"I'm curious as to why we think all students need to write well."—faculty member in discussion about requirements and standards
Oh, I don't know:
Because this is an institution of higher learning?
So that they won't be illiterate idiots?
Geez.
In fairness, I believe the point had something to do with the need to value visual arts and expressive culture, as well. No argument there, in principle.
The fact remains, however: Many skills are important, but in a given context, there are hierarchies. There is, after all, a reason that, when I go to the Registry of Motor Vehicles to renew my driver's license, I am given a vision rather than hearing test.
And colleagues wonder why people hold us and our institutions of higher learning in such low esteem.
2 comments:
Do people really hold institutions of higher learning in low esteem?
I went googling for polls that might answer that questions, and this was the closest I found; colleges and universities seem to be very well respected:
The Harris Poll. Feb. 10-15, 2009. N=1,010 adults nationwide. MoE ± 3.
"As far as people in charge of running [see below] are concerned, would you say you have a great deal of confidence, only some confidence, or hardly any confidence at all in them?"
The military: 58% great deal
Small business: 48%
Major educational institutions, such as colleges and universities: 40%
The White House: 36%
Good point, Gavin. You're calling for evidence and using a quantitative measure (see a later post). Bravo. Perhaps I should have said that people hold academics and many features of academic culture in low esteem.
True, there is a very strong collective belief in the value of education. However, the general public often interprets the value of education differently than do the people who run and teach at universities. In 2003, the Chronicle of Higher Education wrote:
"An extensive national poll of public opinion of higher education, conducted by The Chronicle, shows that the public is more than satisfied with the quality of education that American colleges provide. In particular, the public's confidence in private colleges was exceeded only by its trust in the U.S. military. Four-year and two-year public colleges ranked only slightly lower, just below local police forces.
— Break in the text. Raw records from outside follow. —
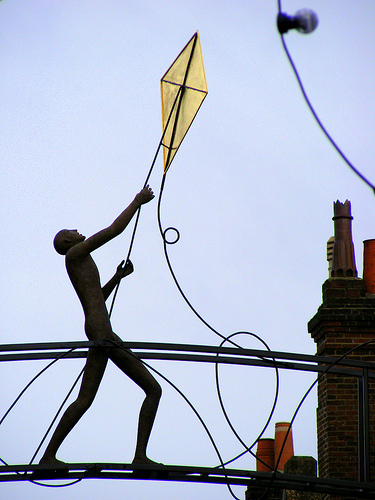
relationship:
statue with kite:
[34, 184, 170, 470] [156, 30, 209, 177]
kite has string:
[156, 30, 209, 177] [1, 90, 365, 500]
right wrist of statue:
[127, 195, 143, 207] [34, 184, 170, 470]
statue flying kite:
[34, 184, 170, 470] [156, 30, 209, 177]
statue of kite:
[34, 184, 170, 470] [156, 30, 209, 177]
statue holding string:
[34, 184, 170, 470] [1, 90, 365, 500]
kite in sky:
[156, 30, 209, 177] [3, 1, 370, 500]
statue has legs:
[34, 184, 170, 470] [91, 329, 171, 469]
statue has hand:
[34, 184, 170, 470] [134, 182, 157, 205]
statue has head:
[34, 184, 170, 470] [45, 226, 87, 260]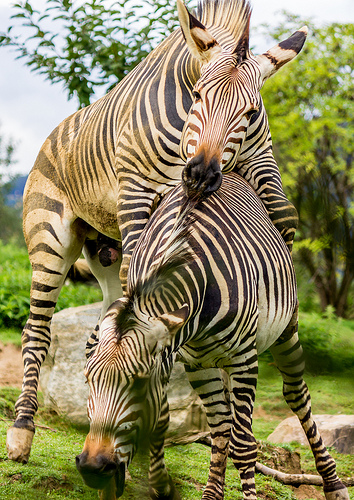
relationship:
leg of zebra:
[223, 335, 269, 480] [62, 171, 338, 494]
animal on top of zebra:
[6, 0, 309, 499] [83, 252, 324, 486]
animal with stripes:
[31, 30, 320, 324] [45, 61, 200, 207]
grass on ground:
[7, 378, 287, 487] [11, 220, 309, 487]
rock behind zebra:
[41, 299, 183, 436] [10, 36, 289, 334]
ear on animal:
[257, 23, 340, 106] [6, 0, 309, 499]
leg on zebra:
[225, 335, 259, 499] [73, 158, 314, 443]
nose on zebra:
[74, 445, 117, 474] [24, 191, 328, 481]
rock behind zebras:
[41, 299, 212, 442] [15, 30, 295, 443]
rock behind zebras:
[250, 359, 342, 479] [18, 110, 297, 463]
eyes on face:
[186, 61, 293, 146] [147, 22, 295, 263]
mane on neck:
[90, 279, 199, 344] [135, 238, 258, 409]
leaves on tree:
[304, 312, 327, 355] [233, 23, 330, 368]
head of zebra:
[53, 339, 177, 487] [24, 191, 328, 481]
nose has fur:
[108, 408, 206, 498] [139, 298, 188, 391]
"Even so, Americans dislike many things that colleges do, and they question the priorities of college presidents. The survey's respondents were highly skeptical about affirmative action, tenure, big-time athletics, and other entrenched practices of the academic establishment. About two-thirds of the respondents said that colleges place too much emphasis on sports, and that experienced professors should not be granted jobs for life. More than 60 percent said colleges should not admit minority students who have lower grade-point averages and test scores than their peers.
"Respondents also urged universities to focus less on economic-development and research missions, which their presidents often emphasize, and more on the basics: general education, adult education, leadership and responsibility, and teacher training. According to the poll, the most important role for a college is preparing undergraduates for a career."
What I was referring to was the attitude behind the skepticism reported in the poll, i.e. the notion that academics are elitist and devoid of common sense, that their research and writing are arcane and of little value, etc. which derives in part from specific contemporary debates ("culture wars," conservative backlash), but also from a deeper and broader tradition described by Richard Hofstadter in his Pullitzer Prize-winning Antiintellectualism in American Life (1964). See, e.g. this summary in Peter Gilbert's Vermont Public Radio commentary.
Some of this dovetails with a phenomenon we are familiar with from Town Meeting, i.e. an instinctive suspicion of "expertise." Interestingly, though, Town Meeting on a bad day manages to combine the worst of both worlds, i.e. populist suspicion of authority and professional or specialized knowledge with the "deliberative, thoughtful approach" (Gilbert)—which populists normally disdain—carried to an extreme.
Bottom line: When a professor questions the need for students to write well, he makes not just himself, but all of us look stupid and out of touch with reality.